= Layered hidden Markov model =

Multilevel, non-directly observable 'probability engine'

The layered hidden Markov model (LHMM) is a statistical model derived from the hidden Markov model (HMM).
A layered hidden Markov model consists of N levels of HMMs, where the HMMs on level i + 1 correspond to observation symbols or probability generators at level i.
Every level i of the LHMM consists of K_{i} HMMs running in parallel.

== Background ==

LHMMs are sometimes useful in specific structures because they can facilitate learning and generalization. For example, even though a fully connected HMM could always be used if enough training data were available, it is often useful to constrain the model by not allowing arbitrary state transitions. In the same way it can be beneficial to embed the HMM in a layered structure which, theoretically, may not be able to solve any problems the basic HMM cannot, but can solve some problems more efficiently because less training data is needed.

== The layered hidden Markov model ==

A layered hidden Markov model (LHMM) consists of $N$ levels of HMMs where the HMMs on level $N+1$ corresponds to observation symbols or probability generators at level $N$.
Every level $i$ of the LHMM consists of $K_i$ HMMs running in parallel.

A layered hidden Markov model

At any given level $L$ in the LHMM a sequence of $T_L$ observation symbols
$\mathbf{o}_L=\{o_1, o_2, \dots, o_{T_L}\}$ can be used to classify the input into one of $K_L$ classes, where each class corresponds to each of the $K_L$ HMMs at level $L$. This classification can then be used to generate a new observation for the level $L-1$ HMMs.
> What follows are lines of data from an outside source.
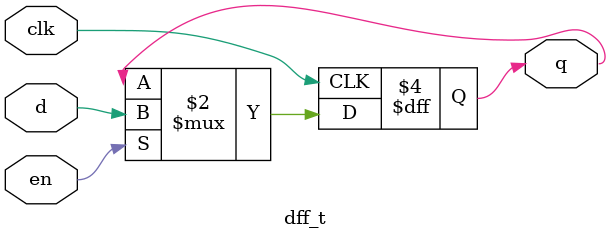
<source format=v>
module top_module (
    input clk,
    input enable,
    input S,
    input A, B, C,
    output Z ); 

    wire [2:0] sel;
    wire [7:0] Q;
    
    sr8b ins10(clk, enable, S, Q);
    
    assign sel = {A,B,C};
    always @(*)
        case(sel)
            3'd0: Z = Q[0];
            3'd1: Z = Q[1];
            3'd2: Z = Q[2];
            3'd3: Z = Q[3];
            3'd4: Z = Q[4];
            3'd5: Z = Q[5];
            3'd6: Z = Q[6];
            3'd7: Z = Q[7];
            default: Z = 1'b0;
        endcase
    
endmodule

module sr8b(
    input clk,
    input en,
    input S,
    output [7:0] q);
    
    dff_t ins1(clk, en, S, q[0]);
    dff_t ins2(clk, en, q[0], q[1]);
    dff_t ins3(clk, en, q[1], q[2]);
    dff_t ins4(clk, en, q[2], q[3]);
    dff_t ins5(clk, en, q[3], q[4]);
    dff_t ins6(clk, en, q[4], q[5]);
    dff_t ins7(clk, en, q[5], q[6]);
    dff_t ins8(clk, en, q[6], q[7]);
    
endmodule

module dff_t(
    input clk,
    input en,
    input d,
    output q);
    
    always @(posedge clk)
        if(en)
            q <= d;
endmodule

</source>
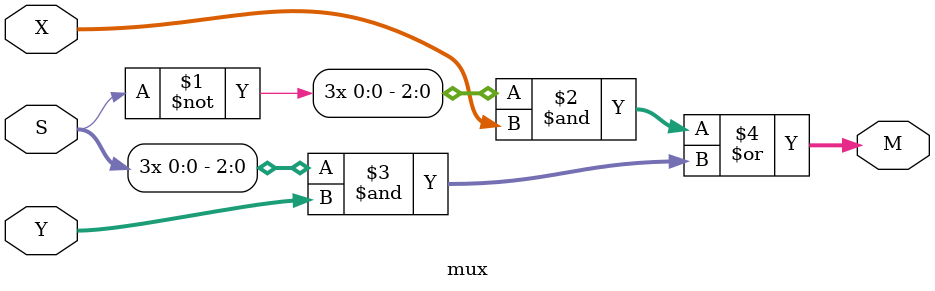
<source format=v>
module lab2_2(LEDR, SW);
	input[2:0] SW;
	output[2:0] LEDR;
	wire [2:0] A, B, C;
	mux m1(A, 'b000, 'b001, SW[0]);
	mux m2(B, 'b010, 'b011, SW[0]);
	mux m3(C, A, B, SW[1]);
	mux m4(LEDR[2:0], C, 'b100, SW[2]);
endmodule 

module mux(M, X, Y, S);
	input[2:0] X, Y;
	input S;
	output[2:0] M;
	assign M = {{3{~S}}&X}|{{3{S}}&Y};
endmodule 
</source>
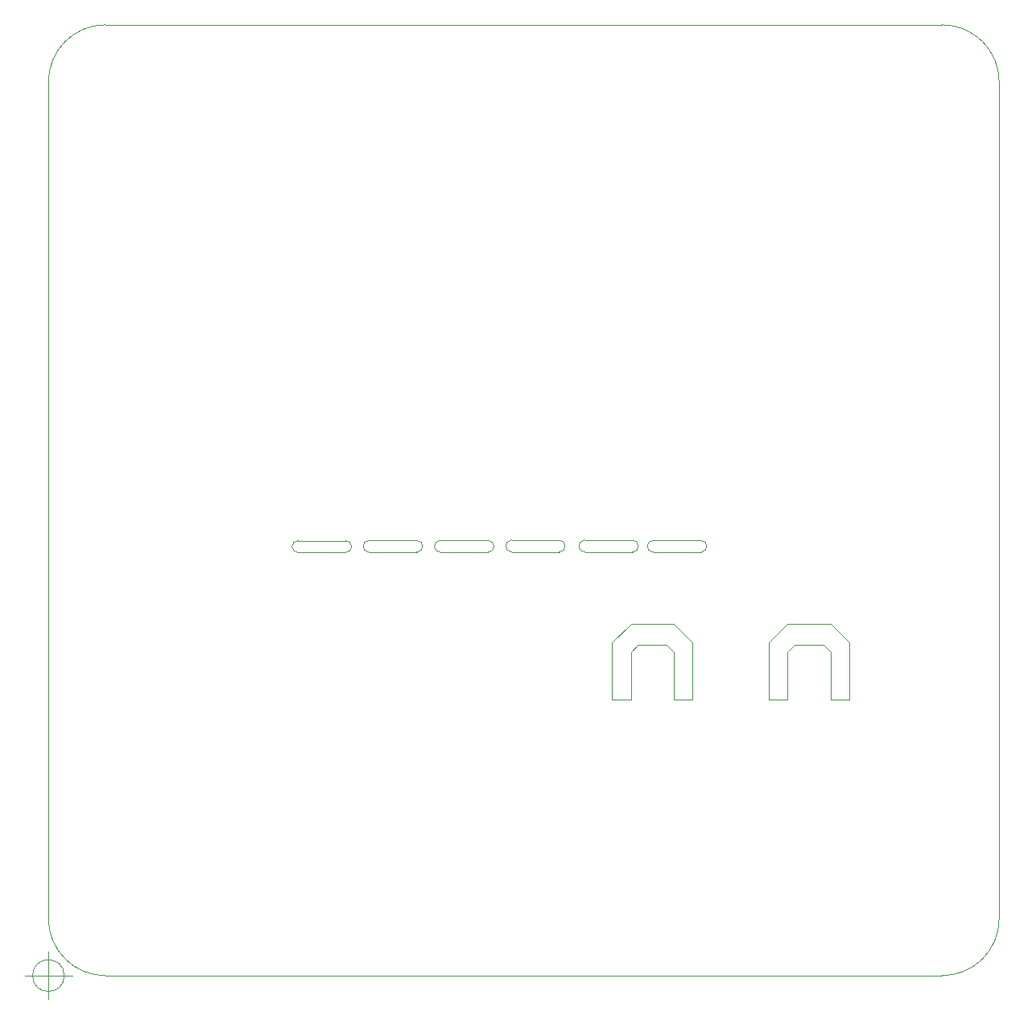
<source format=gbr>
G04 #@! TF.GenerationSoftware,KiCad,Pcbnew,(5.1.4)-1*
G04 #@! TF.CreationDate,2021-08-27T17:13:55-03:00*
G04 #@! TF.ProjectId,INYECTORES,494e5945-4354-44f5-9245-532e6b696361,rev?*
G04 #@! TF.SameCoordinates,Original*
G04 #@! TF.FileFunction,Profile,NP*
%FSLAX46Y46*%
G04 Gerber Fmt 4.6, Leading zero omitted, Abs format (unit mm)*
G04 Created by KiCad (PCBNEW (5.1.4)-1) date 2021-08-27 17:13:55*
%MOMM*%
%LPD*%
G04 APERTURE LIST*
%ADD10C,0.050000*%
%ADD11C,0.100000*%
G04 APERTURE END LIST*
D10*
X101666666Y-150000000D02*
G75*
G03X101666666Y-150000000I-1666666J0D01*
G01*
X97500000Y-150000000D02*
X102500000Y-150000000D01*
X100000000Y-147500000D02*
X100000000Y-152500000D01*
X182250000Y-121000000D02*
X184250000Y-121000000D01*
X175750000Y-115000000D02*
X175750000Y-121000000D01*
X177750000Y-121000000D02*
X177750000Y-116000000D01*
X184250000Y-115000000D02*
X182250000Y-113000000D01*
X182250000Y-116000000D02*
X181500000Y-115250000D01*
X182250000Y-116000000D02*
X182250000Y-121000000D01*
X184250000Y-121000000D02*
X184250000Y-115000000D01*
X182250000Y-113000000D02*
X177750000Y-113000000D01*
X177750000Y-113000000D02*
X175750000Y-115000000D01*
X178500000Y-115250000D02*
X181500000Y-115250000D01*
X176000000Y-121000000D02*
X177750000Y-121000000D01*
X175750000Y-121000000D02*
X176000000Y-121000000D01*
X177750000Y-116000000D02*
X178500000Y-115250000D01*
X165750000Y-116000000D02*
X165000000Y-115250000D01*
X161250000Y-116000000D02*
X162000000Y-115250000D01*
X159250000Y-121000000D02*
X159500000Y-121000000D01*
X159250000Y-115000000D02*
X159250000Y-121000000D01*
X161250000Y-113000000D02*
X159250000Y-115000000D01*
X165750000Y-113000000D02*
X161250000Y-113000000D01*
X167750000Y-115000000D02*
X165750000Y-113000000D01*
X167750000Y-121000000D02*
X167750000Y-115000000D01*
X165750000Y-121000000D02*
X167750000Y-121000000D01*
X165750000Y-116000000D02*
X165750000Y-121000000D01*
X162000000Y-115250000D02*
X165000000Y-115250000D01*
X161250000Y-121000000D02*
X161250000Y-116000000D01*
X159500000Y-121000000D02*
X161250000Y-121000000D01*
X168625000Y-104225000D02*
G75*
G02X168625000Y-105475000I0J-625000D01*
G01*
X168625000Y-105475000D02*
X163625000Y-105475000D01*
X163625000Y-104225000D02*
X168625000Y-104225000D01*
X163625000Y-105475000D02*
G75*
G02X163625000Y-104225000I0J625000D01*
G01*
X161425000Y-104200000D02*
G75*
G02X161425000Y-105450000I0J-625000D01*
G01*
X161425000Y-105450000D02*
X156425000Y-105450000D01*
X156425000Y-104200000D02*
X161425000Y-104200000D01*
X156425000Y-105450000D02*
G75*
G02X156425000Y-104200000I0J625000D01*
G01*
X153725000Y-104200000D02*
G75*
G02X153725000Y-105450000I0J-625000D01*
G01*
X153725000Y-105450000D02*
X148725000Y-105450000D01*
X148725000Y-104200000D02*
X153725000Y-104200000D01*
X148725000Y-105450000D02*
G75*
G02X148725000Y-104200000I0J625000D01*
G01*
X146225000Y-104225000D02*
G75*
G02X146225000Y-105475000I0J-625000D01*
G01*
X146225000Y-105475000D02*
X141225000Y-105475000D01*
X141225000Y-104225000D02*
X146225000Y-104225000D01*
X141225000Y-105475000D02*
G75*
G02X141225000Y-104225000I0J625000D01*
G01*
X138725000Y-104225000D02*
G75*
G02X138725000Y-105475000I0J-625000D01*
G01*
X138725000Y-105475000D02*
X133725000Y-105475000D01*
X133725000Y-104225000D02*
X138725000Y-104225000D01*
X133725000Y-105475000D02*
G75*
G02X133725000Y-104225000I0J625000D01*
G01*
X126250000Y-105500000D02*
G75*
G02X126250000Y-104250000I0J625000D01*
G01*
X131250000Y-104250000D02*
G75*
G02X131250000Y-105500000I0J-625000D01*
G01*
X131250000Y-105500000D02*
X126250000Y-105500000D01*
X126250000Y-104250000D02*
X131250000Y-104250000D01*
X194000000Y-50000000D02*
G75*
G02X200000000Y-56000000I0J-6000000D01*
G01*
X200000000Y-144000000D02*
G75*
G02X194000000Y-150000000I-6000000J0D01*
G01*
X106000000Y-150000000D02*
G75*
G02X100000000Y-144000000I0J6000000D01*
G01*
X100000000Y-56000000D02*
G75*
G02X106000000Y-50000000I6000000J0D01*
G01*
D11*
X100000000Y-144000000D02*
X100000000Y-56000000D01*
X194000000Y-150000000D02*
X106000000Y-150000000D01*
X200000000Y-56000000D02*
X200000000Y-144000000D01*
X106000000Y-50000000D02*
X194000000Y-50000000D01*
M02*

</source>
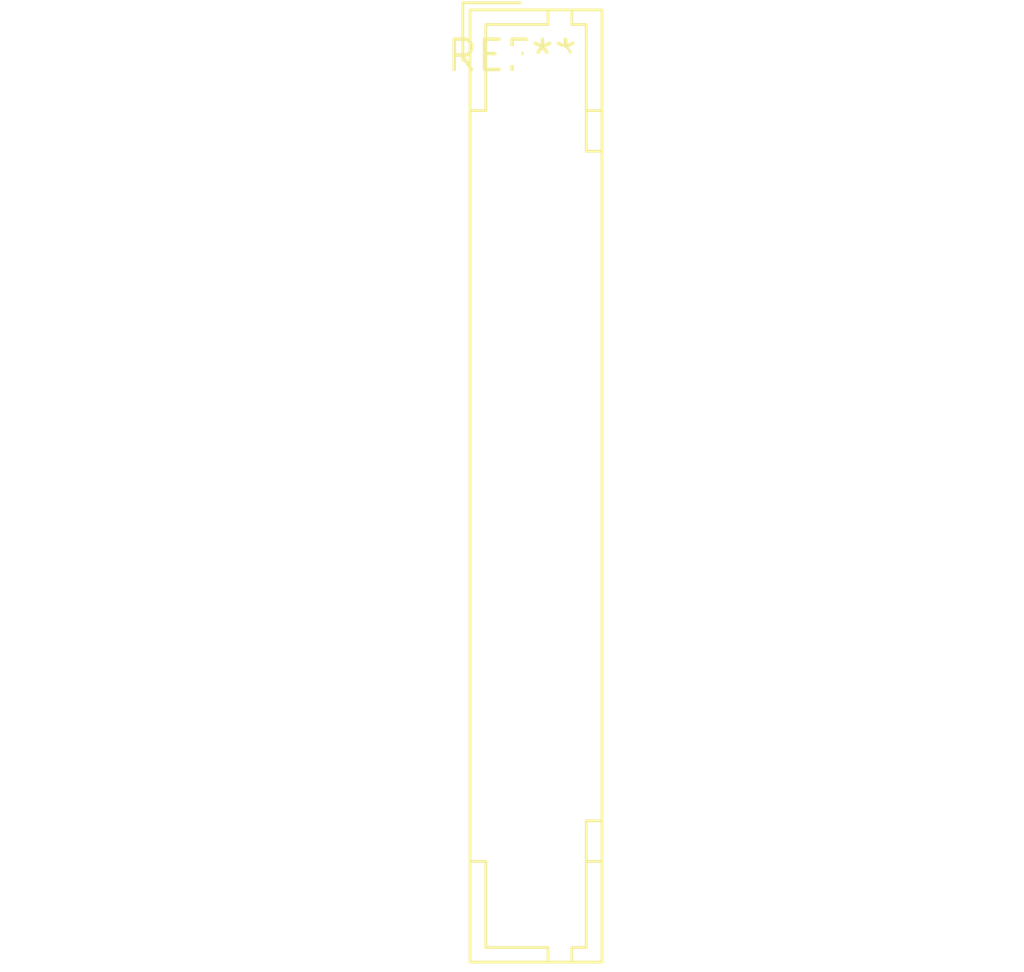
<source format=kicad_pcb>
(kicad_pcb (version 20240108) (generator pcbnew)

  (general
    (thickness 1.6)
  )

  (paper "A4")
  (layers
    (0 "F.Cu" signal)
    (31 "B.Cu" signal)
    (32 "B.Adhes" user "B.Adhesive")
    (33 "F.Adhes" user "F.Adhesive")
    (34 "B.Paste" user)
    (35 "F.Paste" user)
    (36 "B.SilkS" user "B.Silkscreen")
    (37 "F.SilkS" user "F.Silkscreen")
    (38 "B.Mask" user)
    (39 "F.Mask" user)
    (40 "Dwgs.User" user "User.Drawings")
    (41 "Cmts.User" user "User.Comments")
    (42 "Eco1.User" user "User.Eco1")
    (43 "Eco2.User" user "User.Eco2")
    (44 "Edge.Cuts" user)
    (45 "Margin" user)
    (46 "B.CrtYd" user "B.Courtyard")
    (47 "F.CrtYd" user "F.Courtyard")
    (48 "B.Fab" user)
    (49 "F.Fab" user)
    (50 "User.1" user)
    (51 "User.2" user)
    (52 "User.3" user)
    (53 "User.4" user)
    (54 "User.5" user)
    (55 "User.6" user)
    (56 "User.7" user)
    (57 "User.8" user)
    (58 "User.9" user)
  )

  (setup
    (pad_to_mask_clearance 0)
    (pcbplotparams
      (layerselection 0x00010fc_ffffffff)
      (plot_on_all_layers_selection 0x0000000_00000000)
      (disableapertmacros false)
      (usegerberextensions false)
      (usegerberattributes false)
      (usegerberadvancedattributes false)
      (creategerberjobfile false)
      (dashed_line_dash_ratio 12.000000)
      (dashed_line_gap_ratio 3.000000)
      (svgprecision 4)
      (plotframeref false)
      (viasonmask false)
      (mode 1)
      (useauxorigin false)
      (hpglpennumber 1)
      (hpglpenspeed 20)
      (hpglpendiameter 15.000000)
      (dxfpolygonmode false)
      (dxfimperialunits false)
      (dxfusepcbnewfont false)
      (psnegative false)
      (psa4output false)
      (plotreference false)
      (plotvalue false)
      (plotinvisibletext false)
      (sketchpadsonfab false)
      (subtractmaskfromsilk false)
      (outputformat 1)
      (mirror false)
      (drillshape 1)
      (scaleselection 1)
      (outputdirectory "")
    )
  )

  (net 0 "")

  (footprint "JAE_LY20-38P-DT1_2x19_P2.00mm_Vertical" (layer "F.Cu") (at 0 0))

)

</source>
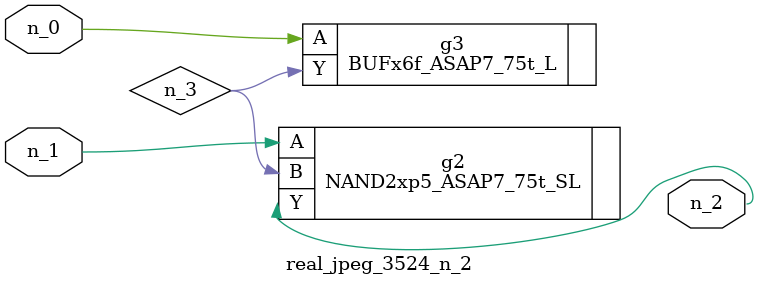
<source format=v>
module real_jpeg_3524_n_2 (n_1, n_0, n_2);

input n_1;
input n_0;

output n_2;

wire n_3;

BUFx6f_ASAP7_75t_L g3 ( 
.A(n_0),
.Y(n_3)
);

NAND2xp5_ASAP7_75t_SL g2 ( 
.A(n_1),
.B(n_3),
.Y(n_2)
);


endmodule
</source>
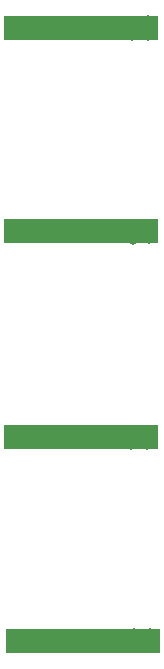
<source format=gbr>
%TF.GenerationSoftware,KiCad,Pcbnew,7.0.5*%
%TF.CreationDate,2023-05-31T19:25:15+02:00*%
%TF.ProjectId,78_1x39_1mm Solr tile,37382c31-7833-4392-9c31-6d6d20536f6c,rev?*%
%TF.SameCoordinates,Original*%
%TF.FileFunction,Copper,L1,Top*%
%TF.FilePolarity,Positive*%
%FSLAX46Y46*%
G04 Gerber Fmt 4.6, Leading zero omitted, Abs format (unit mm)*
G04 Created by KiCad (PCBNEW 7.0.5) date 2023-05-31 19:25:15*
%MOMM*%
%LPD*%
G01*
G04 APERTURE LIST*
%TA.AperFunction,SMDPad,CuDef*%
%ADD10R,13.000000X2.000000*%
%TD*%
%TA.AperFunction,ViaPad*%
%ADD11C,0.800000*%
%TD*%
G04 APERTURE END LIST*
D10*
%TO.P,REF\u002A\u002A,1*%
%TO.N,N/C*%
X48720000Y-84280000D03*
%TD*%
%TO.P,REF\u002A\u002A,1*%
%TO.N,N/C*%
X48510000Y-32380000D03*
%TD*%
%TO.P,REF\u002A\u002A,1*%
%TO.N,N/C*%
X48550000Y-67030000D03*
%TD*%
%TO.P,REF\u002A\u002A,1*%
%TO.N,N/C*%
X48570000Y-49620000D03*
%TD*%
D11*
%TO.N,*%
X54350000Y-84910000D03*
X53020000Y-84930000D03*
X54370000Y-83610000D03*
X53040000Y-83650000D03*
X54220000Y-33060000D03*
X52890000Y-33080000D03*
X52910000Y-31800000D03*
X54240000Y-31760000D03*
X54090000Y-67710000D03*
X52760000Y-67730000D03*
X52780000Y-66450000D03*
X54110000Y-66410000D03*
X54290000Y-50310000D03*
X52960000Y-50330000D03*
X52980000Y-49050000D03*
X54310000Y-49010000D03*
%TD*%
M02*

</source>
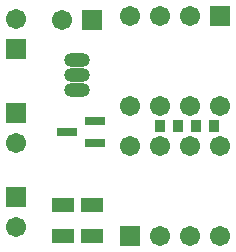
<source format=gts>
G04 Layer_Color=8388736*
%FSLAX44Y44*%
%MOMM*%
G71*
G01*
G75*
%ADD25R,0.9032X1.1032*%
%ADD26R,1.6532X0.8032*%
%ADD27R,1.9032X1.3032*%
%ADD28R,1.7032X1.7032*%
%ADD29C,1.7032*%
%ADD30R,1.7032X1.7032*%
%ADD31O,2.2032X1.2032*%
%ADD32O,2.2032X1.2032*%
D25*
X177500Y110000D02*
D03*
X192500D02*
D03*
X162500Y110000D02*
D03*
X147500D02*
D03*
D26*
X91750Y95500D02*
D03*
Y114500D02*
D03*
X68250Y105000D02*
D03*
D27*
X90000Y43500D02*
D03*
Y16500D02*
D03*
X65000Y43500D02*
D03*
Y16500D02*
D03*
D28*
X90000Y200000D02*
D03*
D29*
X64600D02*
D03*
X25000Y200400D02*
D03*
Y24600D02*
D03*
Y95600D02*
D03*
X147300Y16900D02*
D03*
X172700D02*
D03*
X198100D02*
D03*
X121900Y93100D02*
D03*
X147300D02*
D03*
X172700D02*
D03*
X198100D02*
D03*
X172700Y203100D02*
D03*
X147300D02*
D03*
X121900D02*
D03*
X198100Y126900D02*
D03*
X172700D02*
D03*
X147300D02*
D03*
X121900D02*
D03*
D30*
X25000Y175000D02*
D03*
Y50000D02*
D03*
Y121000D02*
D03*
X121900Y16900D02*
D03*
X198100Y203100D02*
D03*
D31*
X77000Y165700D02*
D03*
Y153000D02*
D03*
D32*
Y140300D02*
D03*
M02*

</source>
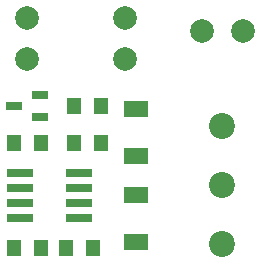
<source format=gts>
%FSLAX34Y34*%
G04 Gerber Fmt 3.4, Leading zero omitted, Abs format*
G04 (created by PCBNEW (2014-01-30 BZR 4648)-product) date Thu Feb 27 15:46:25 2014*
%MOIN*%
G01*
G70*
G90*
G04 APERTURE LIST*
%ADD10C,0.013780*%
%ADD11R,0.085433X0.028346*%
%ADD12C,0.086614*%
%ADD13R,0.050000X0.055000*%
%ADD14R,0.053150X0.028346*%
%ADD15C,0.078740*%
%ADD16R,0.078740X0.057087*%
G04 APERTURE END LIST*
G54D10*
G54D11*
X3115Y3625D03*
X1134Y3625D03*
X3115Y3125D03*
X3115Y2625D03*
X3115Y2125D03*
X1134Y3125D03*
X1134Y2625D03*
X1134Y2125D03*
G54D12*
X7875Y1281D03*
X7875Y3250D03*
X7875Y5218D03*
G54D13*
X925Y4625D03*
X1825Y4625D03*
X3825Y4625D03*
X2925Y4625D03*
G54D14*
X1798Y6249D03*
X1798Y5500D03*
X951Y5875D03*
G54D15*
X1375Y8813D03*
X1375Y7436D03*
X8563Y8375D03*
X7186Y8375D03*
G54D13*
X2925Y5875D03*
X3825Y5875D03*
X2675Y1125D03*
X3575Y1125D03*
X1825Y1125D03*
X925Y1125D03*
G54D15*
X4625Y8813D03*
X4625Y7436D03*
G54D16*
X5000Y4222D03*
X5000Y5777D03*
X5000Y1347D03*
X5000Y2902D03*
M02*

</source>
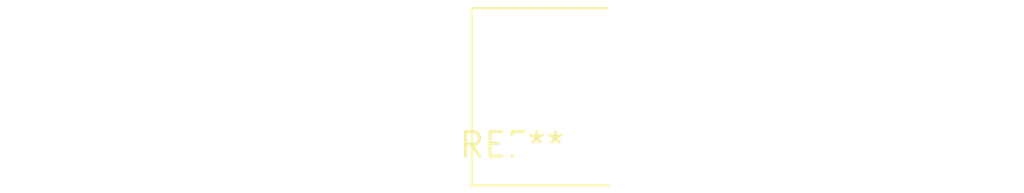
<source format=kicad_pcb>
(kicad_pcb (version 20240108) (generator pcbnew)

  (general
    (thickness 1.6)
  )

  (paper "A4")
  (layers
    (0 "F.Cu" signal)
    (31 "B.Cu" signal)
    (32 "B.Adhes" user "B.Adhesive")
    (33 "F.Adhes" user "F.Adhesive")
    (34 "B.Paste" user)
    (35 "F.Paste" user)
    (36 "B.SilkS" user "B.Silkscreen")
    (37 "F.SilkS" user "F.Silkscreen")
    (38 "B.Mask" user)
    (39 "F.Mask" user)
    (40 "Dwgs.User" user "User.Drawings")
    (41 "Cmts.User" user "User.Comments")
    (42 "Eco1.User" user "User.Eco1")
    (43 "Eco2.User" user "User.Eco2")
    (44 "Edge.Cuts" user)
    (45 "Margin" user)
    (46 "B.CrtYd" user "B.Courtyard")
    (47 "F.CrtYd" user "F.Courtyard")
    (48 "B.Fab" user)
    (49 "F.Fab" user)
    (50 "User.1" user)
    (51 "User.2" user)
    (52 "User.3" user)
    (53 "User.4" user)
    (54 "User.5" user)
    (55 "User.6" user)
    (56 "User.7" user)
    (57 "User.8" user)
    (58 "User.9" user)
  )

  (setup
    (pad_to_mask_clearance 0)
    (pcbplotparams
      (layerselection 0x00010fc_ffffffff)
      (plot_on_all_layers_selection 0x0000000_00000000)
      (disableapertmacros false)
      (usegerberextensions false)
      (usegerberattributes false)
      (usegerberadvancedattributes false)
      (creategerberjobfile false)
      (dashed_line_dash_ratio 12.000000)
      (dashed_line_gap_ratio 3.000000)
      (svgprecision 4)
      (plotframeref false)
      (viasonmask false)
      (mode 1)
      (useauxorigin false)
      (hpglpennumber 1)
      (hpglpenspeed 20)
      (hpglpendiameter 15.000000)
      (dxfpolygonmode false)
      (dxfimperialunits false)
      (dxfusepcbnewfont false)
      (psnegative false)
      (psa4output false)
      (plotreference false)
      (plotvalue false)
      (plotinvisibletext false)
      (sketchpadsonfab false)
      (subtractmaskfromsilk false)
      (outputformat 1)
      (mirror false)
      (drillshape 1)
      (scaleselection 1)
      (outputdirectory "")
    )
  )

  (net 0 "")

  (footprint "RotaryEncoder_Bourns_Horizontal_PEC09-2xxxF-Nxxxx" (layer "F.Cu") (at 0 0))

)

</source>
At the lowest layer, i.e. level $N$, primitive observation symbols $\mathbf{o}_p=\{o_1, o_2, \dots, o_{T_p}\}$ would be generated directly from observations of the modeled process. For example, in a trajectory tracking task the primitive observation symbols would originate from the quantized sensor values. Thus at each layer in the LHMM the observations originate from the classification of the underlying layer, except for the lowest layer where the observation symbols originate from measurements of the observed process.

It is not necessary to run all levels at the same time granularity. For example, it is possible to use windowing at any level in the structure so that the classification takes the average of several classifications into consideration before passing the results up the layers of the LHMM.

Instead of simply using the winning HMM at level $L+1$ as an input symbol for the HMM at level $L$ it is possible to use it as a probability generator by passing the complete probability distribution up the layers of the LHMM. Thus instead of having a "winner takes all" strategy where the most probable HMM is selected as an observation symbol, the likelihood $L(i)$ of observing the $i$th HMM can be used in the recursion formula of the level $L$ HMM to account for the uncertainty in the classification of the HMMs at level $L+1$. Thus, if the classification of the HMMs at level $n+1$ is uncertain, it is possible to pay more attention to the a-priori information encoded in the HMM at level $L$.

A LHMM could in practice be transformed into a single layered HMM where all the different models are concatenated together. Some of the advantages that may be expected from using the LHMM over a large single layer HMM is that the LHMM is less likely to suffer from overfitting since the individual sub-components are trained independently on smaller amounts of data. A consequence of this is that a significantly smaller amount of training data is required for the LHMM to achieve a performance comparable of the HMM. Another advantage is that the layers at the bottom of the LHMM, which are more sensitive to changes in the environment such as the type of sensors, sampling rate etc. can be retrained separately without altering the higher layers of the LHMM.